OASIS Alert

Assessment Strategies:

Try these M1200 Assessment Techniques

Ask the Right Questions

You know you need to know whether your patient has a visual impairment to answer M1200, but how do you get that information accurately from your patients? The key questions to ask are whether she wears glasses or uses reading glasses and whether she can function safely in her environment with the vision she has, says Northampton, Mass.-based Fazzi Associates in its OASIS-C Best Practice Manual.

Try These Assessment Strategies

Ask your patient about vision problems such as cataracts and whether or not she uses glasses during the health history interview, the Centers for Medicare & Medicaid Services suggests in the response-specific instructions for this item.

Observe your patient's ability to locate the signature line on the consent form, to count fingers at arm's length, and to differentiate between medications, especially if medications are self-administered, CMS says.

Be sensitive to requests from your patient to read for her. She may not be able to read though her vision is adequate.

Ask your patient to read medication label words or numbers or pick up a small object in front of him. Observe whether she routinely uses prescriptive glasses or reading glasses to accomplish tasks, Fazzi suggests.

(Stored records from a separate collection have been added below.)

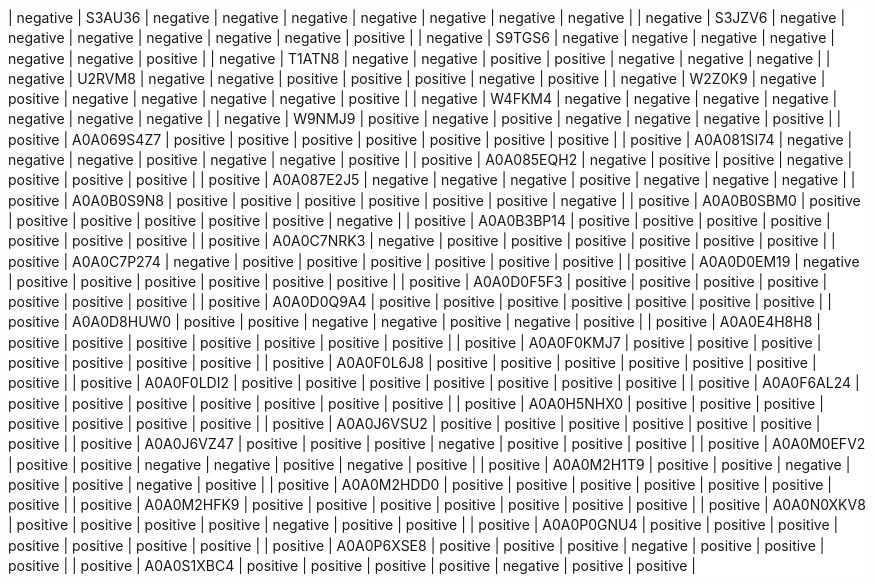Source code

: | negative | S3AU36 | negative | negative | negative | negative | negative | negative | negative | 
| negative | S3JZV6 | negative | negative | negative | negative | negative | negative | positive | 
| negative | S9TGS6 | negative | negative | negative | negative | negative | negative | positive | 
| negative | T1ATN8 | negative | negative | positive | positive | negative | negative | negative | 
| negative | U2RVM8 | negative | negative | positive | positive | positive | negative | positive | 
| negative | W2Z0K9 | negative | positive | negative | negative | negative | negative | positive | 
| negative | W4FKM4 | negative | negative | negative | negative | negative | negative | negative | 
| negative | W9NMJ9 | positive | negative | positive | negative | negative | negative | positive | 
| positive | A0A069S4Z7 | positive | positive | positive | positive | positive | positive | positive | 
| positive | A0A081SI74 | negative | negative | negative | positive | negative | negative | positive | 
| positive | A0A085EQH2 | negative | positive | positive | negative | positive | positive | positive | 
| positive | A0A087E2J5 | negative | negative | negative | positive | negative | negative | negative | 
| positive | A0A0B0S9N8 | positive | positive | positive | positive | positive | positive | negative | 
| positive | A0A0B0SBM0 | positive | positive | positive | positive | positive | positive | negative | 
| positive | A0A0B3BP14 | positive | positive | positive | positive | positive | positive | positive | 
| positive | A0A0C7NRK3 | negative | positive | positive | positive | positive | positive | positive | 
| positive | A0A0C7P274 | negative | positive | positive | positive | positive | positive | positive | 
| positive | A0A0D0EM19 | negative | positive | positive | positive | positive | positive | positive | 
| positive | A0A0D0F5F3 | positive | positive | positive | positive | positive | positive | positive | 
| positive | A0A0D0Q9A4 | positive | positive | positive | positive | positive | positive | positive | 
| positive | A0A0D8HUW0 | positive | positive | negative | negative | positive | negative | positive | 
| positive | A0A0E4H8H8 | positive | positive | positive | positive | positive | positive | positive | 
| positive | A0A0F0KMJ7 | positive | positive | positive | positive | positive | positive | positive | 
| positive | A0A0F0L6J8 | positive | positive | positive | positive | positive | positive | positive | 
| positive | A0A0F0LDI2 | positive | positive | positive | positive | positive | positive | positive | 
| positive | A0A0F6AL24 | positive | positive | positive | positive | positive | positive | positive | 
| positive | A0A0H5NHX0 | positive | positive | positive | positive | positive | positive | positive | 
| positive | A0A0J6VSU2 | positive | positive | positive | positive | positive | positive | positive | 
| positive | A0A0J6VZ47 | positive | positive | positive | negative | positive | positive | positive | 
| positive | A0A0M0EFV2 | positive | positive | negative | negative | positive | negative | positive | 
| positive | A0A0M2H1T9 | positive | positive | negative | positive | positive | negative | positive | 
| positive | A0A0M2HDD0 | positive | positive | positive | positive | positive | positive | positive | 
| positive | A0A0M2HFK9 | positive | positive | positive | positive | positive | positive | positive | 
| positive | A0A0N0XKV8 | positive | positive | positive | positive | negative | positive | positive | 
| positive | A0A0P0GNU4 | positive | positive | positive | positive | positive | positive | positive | 
| positive | A0A0P6XSE8 | positive | positive | positive | negative | positive | positive | positive | 
| positive | A0A0S1XBC4 | positive | positive | positive | positive | negative | positive | positive | 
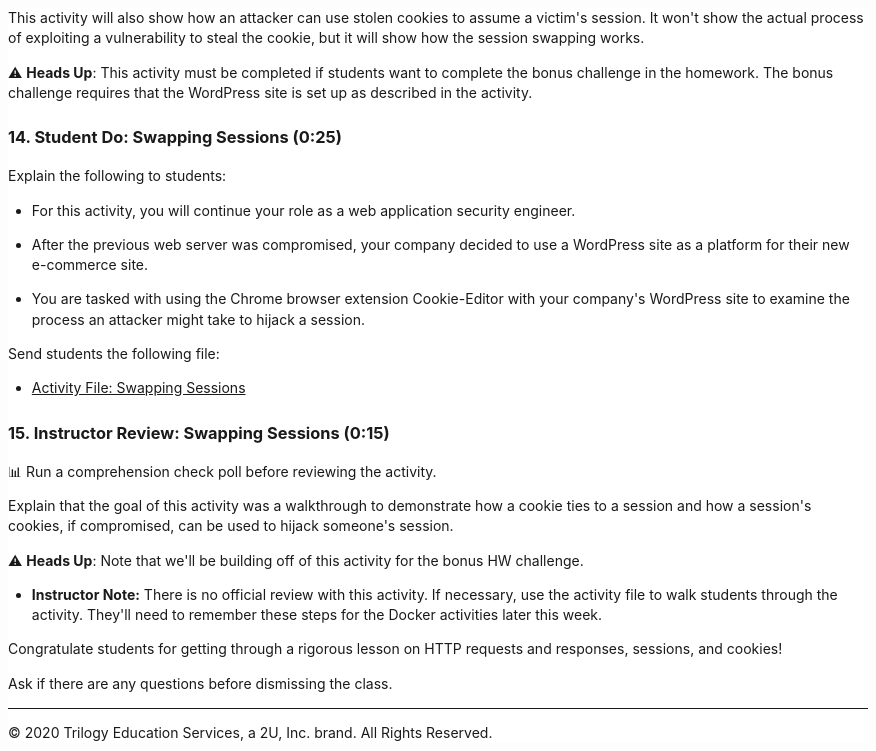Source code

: This activity will also show how an attacker can use stolen cookies to assume a victim's session. It won't show the actual process of exploiting a vulnerability to steal the cookie, but it will show how the session swapping works.

:warning: **Heads Up**: This activity must be completed if students want to complete the bonus challenge in the homework. The bonus challenge requires that the WordPress site is set up as described in the activity.

### 14. Student Do: Swapping Sessions (0:25)

Explain the following to students:

- For this activity, you will continue your role as a web application security engineer.

- After the previous web server was compromised, your company decided to use a WordPress site as a platform for their new e-commerce site.

- You are tasked with using the Chrome browser extension Cookie-Editor with your company's WordPress site to examine the process an attacker might take to hijack a session.

Send students the following file:

- [Activity File: Swapping Sessions](Activities/14_Swapping_Sessions/Unsolved/README.md)

### 15. Instructor Review: Swapping Sessions (0:15)

:bar_chart: Run a comprehension check poll before reviewing the activity. 

Explain that the goal of this activity was a walkthrough to demonstrate how a cookie ties to a session and how a session's cookies, if compromised, can be used to hijack someone's session.

:warning: **Heads Up**: Note that we'll be building off of this activity for the bonus HW challenge.

- **Instructor Note:** There is no official review with this activity. If necessary, use the activity file to walk students through the activity. They'll need to remember these steps for the Docker activities later this week.

Congratulate students for getting through a rigorous lesson on HTTP requests and responses, sessions, and cookies!

Ask if there are any questions before dismissing the class.

---

© 2020 Trilogy Education Services, a 2U, Inc. brand. All Rights Reserved. 

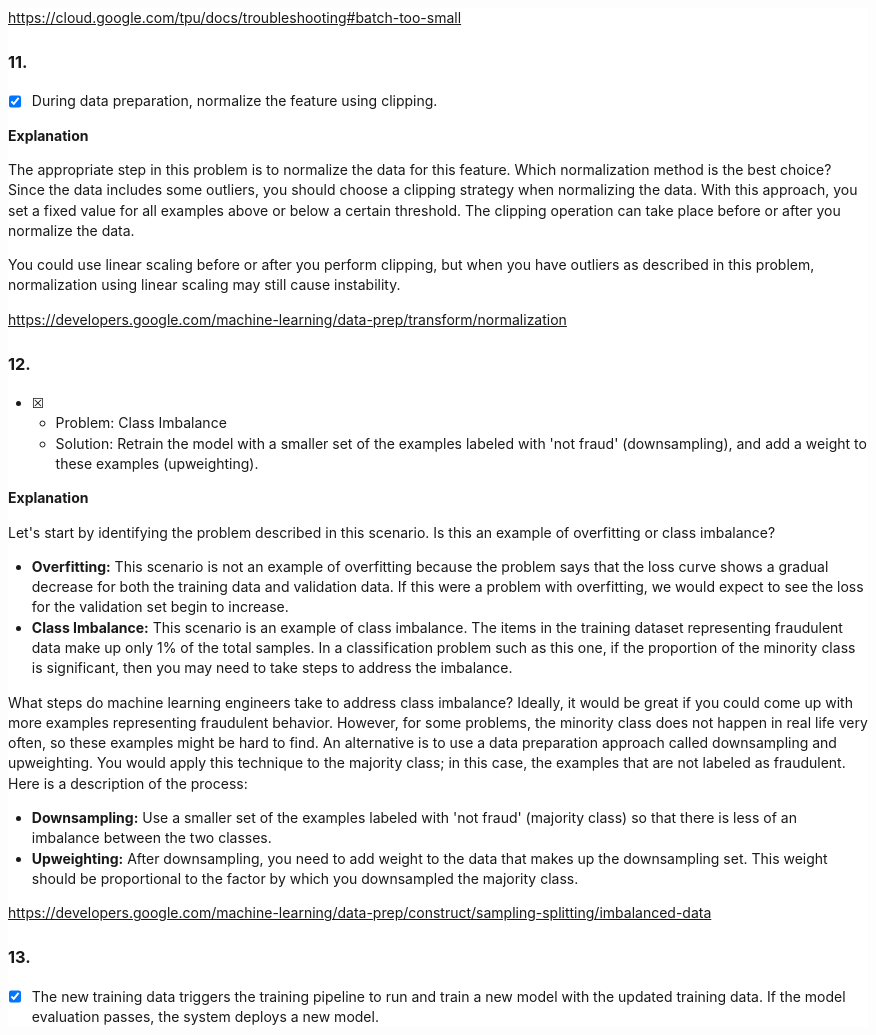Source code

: https://cloud.google.com/tpu/docs/troubleshooting#batch-too-small

### 11.
- [x] During data preparation, normalize the feature using clipping.

**Explanation**

The appropriate step in this problem is to normalize the data for this feature.  Which normalization method is the best choice?  Since the data includes some outliers, you should choose a clipping strategy when normalizing the data.  With this approach, you set a fixed value for all examples above or below a certain threshold.  The clipping operation can take place before or after you normalize the data.

You could use linear scaling before or after you perform clipping, but when you have outliers as described in this problem, normalization using linear scaling may still cause instability.


https://developers.google.com/machine-learning/data-prep/transform/normalization

### 12.
- [x]
  - Problem: Class Imbalance
  - Solution: Retrain the model with a smaller set of the examples labeled with 'not fraud' (downsampling), and add a weight to these examples (upweighting).

**Explanation**

Let's start by identifying the problem described in this scenario.  Is this an example of overfitting or class imbalance? 

- **Overfitting:** This scenario is not an example of overfitting because the problem says that the loss curve shows a gradual decrease for both the training data and validation data.  If this were a problem with overfitting, we would expect to see the loss for the validation set begin to increase.
- **Class Imbalance:**  This scenario is an example of class imbalance.  The items in the training dataset representing fraudulent data make up only 1% of the total samples.  In a classification problem such as this one, if the proportion of the minority class is significant, then you may need to take steps to address the imbalance.

What steps do machine learning engineers take to address class imbalance?  Ideally, it would be great if you could come up with more examples representing fraudulent behavior.  However, for some problems, the minority class does not happen in real life very often, so these examples might be hard to find.  An alternative is to use a data preparation approach called downsampling and upweighting.  You would apply this technique to the majority class; in this case, the examples that are not labeled as fraudulent.   Here is a description of the process:

- **Downsampling:**  Use a smaller set of the examples labeled with 'not fraud' (majority class) so that there is less of an imbalance between the two classes.
- **Upweighting:** After downsampling, you need to add weight to the data that makes up the downsampling set.  This weight should be proportional to the factor by which you downsampled the majority class.
 

https://developers.google.com/machine-learning/data-prep/construct/sampling-splitting/imbalanced-data

### 13.
- [x] The new training data triggers the training pipeline to run and train a new model with the updated training data.  If the model evaluation passes, the system deploys a new model.
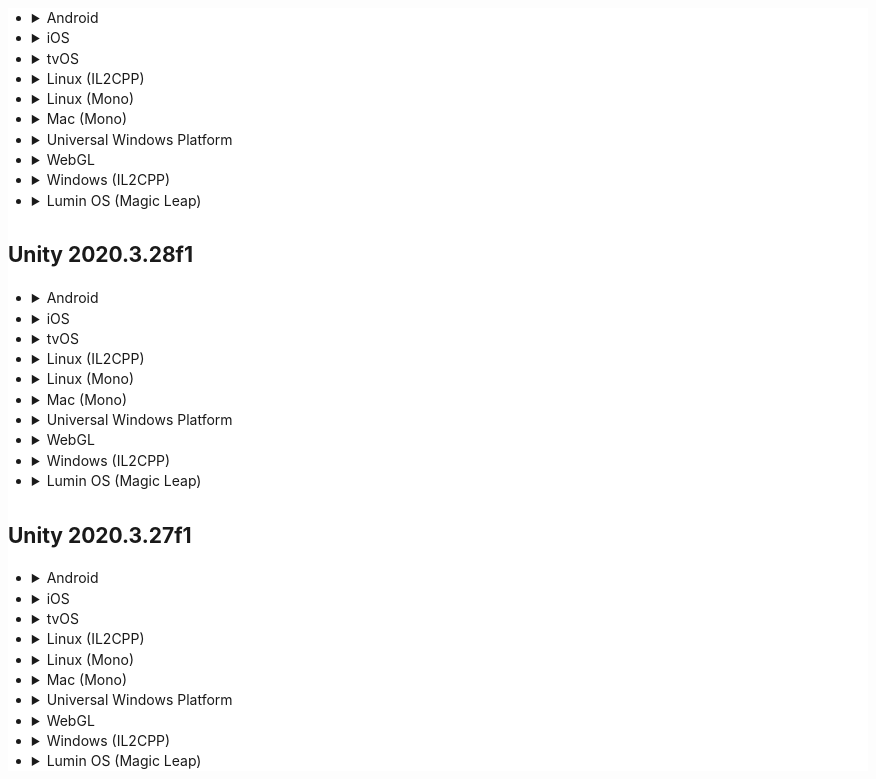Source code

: - <details><summary>Android</summary></details>

- <details><summary>iOS</summary></details>

- <details><summary>tvOS</summary></details>

- <details><summary>Linux (IL2CPP)</summary></details>

- <details><summary>Linux (Mono)</summary></details>

- <details><summary>Mac (Mono)</summary></details>

- <details><summary>Universal Windows Platform</summary></details>

- <details><summary>WebGL</summary></details>

- <details><summary>Windows (IL2CPP)</summary></details>

- <details><summary>Lumin OS (Magic Leap)</summary></details>

## Unity 2020.3.28f1

- <details><summary>Android</summary></details>

- <details><summary>iOS</summary></details>

- <details><summary>tvOS</summary></details>

- <details><summary>Linux (IL2CPP)</summary></details>

- <details><summary>Linux (Mono)</summary></details>

- <details><summary>Mac (Mono)</summary></details>

- <details><summary>Universal Windows Platform</summary></details>

- <details><summary>WebGL</summary></details>

- <details><summary>Windows (IL2CPP)</summary></details>

- <details><summary>Lumin OS (Magic Leap)</summary></details>

## Unity 2020.3.27f1

- <details><summary>Android</summary></details>

- <details><summary>iOS</summary></details>

- <details><summary>tvOS</summary></details>

- <details><summary>Linux (IL2CPP)</summary></details>

- <details><summary>Linux (Mono)</summary></details>

- <details><summary>Mac (Mono)</summary></details>

- <details><summary>Universal Windows Platform</summary></details>

- <details><summary>WebGL</summary></details>

- <details><summary>Windows (IL2CPP)</summary></details>

- <details><summary>Lumin OS (Magic Leap)</summary></details>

Ambulate your patient and observe whether she can see or if she bumps into furniture and feels her way, Fazzi says. Also check to see if she can read gauges or measures on her medical equipment, see telephone numbers, and see changes in walking surfaces.

Consider physical deficits or impairments that limit your patient's ability to use her existing vision in a functional way. "If a patient sustained an injury that limits neck movement, the patient may not be able to see obstacles in their path," CMS says in an OASIS Q & A on M1200. "A patient who has sustained a facial injury may have orbital swelling that makes it impossible for them to see and they must locate objects by hearing or touching them."

Interview the caregiver and observe your patient's movement and response during the assessment visit if her cognition is too impaired to determine if he is able to see, Fazzi says.